---------- PASSAGE SHOWN

Starting With Data
Overview
Teaching: 30 min
Exercises: 30 minQuestions
How can I import data in Python?
What is Pandas?
Why should I use Pandas to work with data?
Objectives
Navigate the workshop directory and download a dataset.
Explain what a library is and what libraries are used for.
Describe what the Python Data Analysis Library (Pandas) is.
Load the Python Data Analysis Library (Pandas).
Read tabular data into Python using Pandas.
Describe what a DataFrame is in Python.
Access and summarize data stored in a DataFrame.
Define indexing as it relates to data structures.
Perform basic mathematical operations and summary statistics on data in a Pandas DataFrame.
Create simple plots.
Working With Pandas DataFrames in Python
We can automate the process of performing data manipulations in Python. It’s efficient to spend time building the code to perform these tasks because once it’s built, we can use it over and over on different datasets that use a similar format. This makes our methods easily reproducible. We can also easily share our code with colleagues and they can replicate the same analysis.
Starting in the same spot
To help the lesson run smoothly, let’s ensure everyone is in the same directory. This should help us avoid path and file name issues. At this time please navigate to the workshop directory. If you are working in Jupyter Notebook be sure that you start your notebook in the workshop directory.
A quick aside that there are Python libraries like OS Library that can work with our directory structure, however, that is not our focus today.
Our Data
We are studying ocean waves and temperature in the seas around the UK.
For this lesson we will be using a subset of data from Centre for Environment Fisheries and Aquaculture Science (Cefas). WaveNet, Cefas’ strategic wave monitoring network for the United Kingdom, provides a single source of real-time wave data from a network of wave buoys located in areas at risk from flooding. https://wavenet.cefas.co.uk/
If we look out to sea, we notice that waves on the sea surface are not simple sinusoids. The surface appears to be composed of random waves of various lengths and periods. How can we describe this complex surface?

--------------------
---------- DATA PROVIDED

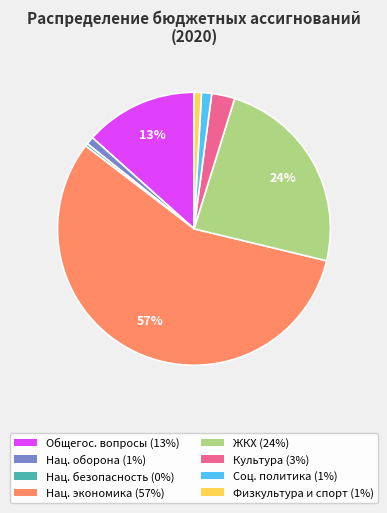

To the nearest percent, what is the average slice percentage?

12%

--------------------

> **WHAT TO DO**:
1 - List every question given under the "Questions" heading of the lesson on starting with data, as they are worded there.
2 - Render this sentence from the lesson on starting with data in French: "If we look out to sea, we notice that waves on the sea surface are not simple sinusoids."

> **OUTPUTS BY TASK**:
1 -
How can I import data in Python?
What is Pandas?
Why should I use Pandas to work with data?

2 - Si nous regardons vers le large, nous remarquons que les vagues à la surface de la mer ne sont pas de simples sinusoïdes.